Patch Particulars and Code-Degree Mitigation
The AWS safety workforce, in collaboration with Purdue College, addressed the flaw in model 4.3.2 of FreeRTOS-Plus-TCP.
The patch introduces strict bounds checking to stop buffer overflows throughout LLMNR and mDNS question dealing with.
Whereas the precise patched code just isn’t totally disclosed, the core repair includes validating the size of incoming DNS names earlier than copying them into fixed-size buffers.
A typical defensive sample may resemble:
cif (name_length > MAX_DNS_NAME_LENGTH) {
// Reject the packet or truncate safely
return ERROR_INVALID_NAME;
}
memcpy(buffer, incoming_name, name_length);
This ensures that any DNS identify exceeding the buffer’s capability is dealt with gracefully, stopping reminiscence corruption.
No Workarounds Out there
There are not any viable workarounds for this vulnerability.
Techniques should improve to FreeRTOS-Plus-TCP v4.3.2 or later.
Builders sustaining customized forks or by-product codebases ought to combine the upstream patch instantly.
Broader Safety Implications
Given FreeRTOS’s widespread adoption in vital embedded environments, this vulnerability underscores the significance of rigorous enter validation in community protocol implementations.
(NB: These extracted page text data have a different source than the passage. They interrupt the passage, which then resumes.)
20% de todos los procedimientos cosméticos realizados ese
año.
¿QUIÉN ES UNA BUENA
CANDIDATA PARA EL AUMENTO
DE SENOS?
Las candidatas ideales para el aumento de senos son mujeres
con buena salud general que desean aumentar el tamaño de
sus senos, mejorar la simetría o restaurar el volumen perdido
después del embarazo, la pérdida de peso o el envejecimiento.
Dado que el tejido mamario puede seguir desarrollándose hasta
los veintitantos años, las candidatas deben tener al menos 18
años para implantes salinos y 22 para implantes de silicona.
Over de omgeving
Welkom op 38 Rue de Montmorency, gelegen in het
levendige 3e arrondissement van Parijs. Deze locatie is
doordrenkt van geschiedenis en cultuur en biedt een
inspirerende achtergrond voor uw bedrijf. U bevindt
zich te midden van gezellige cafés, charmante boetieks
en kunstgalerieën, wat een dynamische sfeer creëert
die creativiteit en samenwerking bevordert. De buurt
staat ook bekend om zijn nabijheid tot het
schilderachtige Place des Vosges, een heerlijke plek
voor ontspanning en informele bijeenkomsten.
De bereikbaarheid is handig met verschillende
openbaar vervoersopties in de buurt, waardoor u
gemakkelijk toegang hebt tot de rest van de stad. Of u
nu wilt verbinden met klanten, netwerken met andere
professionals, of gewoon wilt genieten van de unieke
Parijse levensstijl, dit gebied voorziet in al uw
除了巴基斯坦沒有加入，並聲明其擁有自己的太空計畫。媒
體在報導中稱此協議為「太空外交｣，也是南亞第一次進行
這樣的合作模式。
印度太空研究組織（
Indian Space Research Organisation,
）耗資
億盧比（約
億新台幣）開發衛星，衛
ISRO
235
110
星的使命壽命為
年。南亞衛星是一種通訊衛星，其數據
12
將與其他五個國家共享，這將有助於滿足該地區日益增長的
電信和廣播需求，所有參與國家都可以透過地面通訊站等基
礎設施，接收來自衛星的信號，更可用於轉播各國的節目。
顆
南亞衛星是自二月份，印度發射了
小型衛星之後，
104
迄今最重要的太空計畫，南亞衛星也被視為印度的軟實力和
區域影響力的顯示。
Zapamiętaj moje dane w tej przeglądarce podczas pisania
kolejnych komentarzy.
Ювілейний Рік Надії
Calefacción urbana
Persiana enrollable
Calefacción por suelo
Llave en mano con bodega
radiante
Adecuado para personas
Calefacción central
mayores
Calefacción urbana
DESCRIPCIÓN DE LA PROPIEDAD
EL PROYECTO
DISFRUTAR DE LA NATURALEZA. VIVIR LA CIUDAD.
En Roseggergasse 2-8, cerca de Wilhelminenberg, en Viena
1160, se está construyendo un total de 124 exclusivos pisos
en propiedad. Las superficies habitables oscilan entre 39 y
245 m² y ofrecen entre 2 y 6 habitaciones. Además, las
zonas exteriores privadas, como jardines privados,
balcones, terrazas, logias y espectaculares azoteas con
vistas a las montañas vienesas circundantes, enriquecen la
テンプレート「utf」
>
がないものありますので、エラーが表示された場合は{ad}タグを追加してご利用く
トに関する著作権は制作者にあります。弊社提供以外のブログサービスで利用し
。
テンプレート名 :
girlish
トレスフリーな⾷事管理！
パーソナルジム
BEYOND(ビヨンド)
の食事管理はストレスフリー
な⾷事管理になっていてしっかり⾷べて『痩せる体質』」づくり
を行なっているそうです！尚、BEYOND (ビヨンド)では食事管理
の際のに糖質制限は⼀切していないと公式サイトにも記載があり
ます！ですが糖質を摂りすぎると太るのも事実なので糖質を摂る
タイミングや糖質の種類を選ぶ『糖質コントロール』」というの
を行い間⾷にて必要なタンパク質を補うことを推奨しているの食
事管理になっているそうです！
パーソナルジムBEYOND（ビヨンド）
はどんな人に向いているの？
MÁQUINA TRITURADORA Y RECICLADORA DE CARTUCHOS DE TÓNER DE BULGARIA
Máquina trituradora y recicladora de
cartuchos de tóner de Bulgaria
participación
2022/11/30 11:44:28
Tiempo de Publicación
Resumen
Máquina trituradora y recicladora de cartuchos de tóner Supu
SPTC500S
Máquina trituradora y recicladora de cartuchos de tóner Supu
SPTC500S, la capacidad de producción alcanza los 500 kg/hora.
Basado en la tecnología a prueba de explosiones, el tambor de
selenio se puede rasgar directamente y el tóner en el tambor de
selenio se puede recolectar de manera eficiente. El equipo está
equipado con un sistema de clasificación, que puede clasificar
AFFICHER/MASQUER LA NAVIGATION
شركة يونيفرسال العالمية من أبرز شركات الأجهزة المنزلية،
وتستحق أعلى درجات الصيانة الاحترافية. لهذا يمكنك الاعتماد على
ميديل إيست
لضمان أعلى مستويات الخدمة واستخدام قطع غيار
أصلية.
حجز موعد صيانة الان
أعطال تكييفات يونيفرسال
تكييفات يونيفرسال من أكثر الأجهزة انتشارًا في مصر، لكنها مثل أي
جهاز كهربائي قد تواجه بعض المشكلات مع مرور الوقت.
Reminiscence corruption in low-level community stacks generally is a gateway to distant code execution, persistent malware, or denial-of-service assaults, particularly in resource-constrained IoT units the place safety controls could also be restricted.
Amazon and the FreeRTOS neighborhood urge all customers to replace promptly and monitor for by-product vulnerabilities in associated protocol handlers.
The coordinated disclosure course of, together with contributions from Purdue College, highlights the worth of academic-industry collaboration in securing foundational open-source infrastructure.
For additional technical particulars and the most recent patched releases, seek the advice of the official [FreeRTOS-Plus-TCP GitHub repository.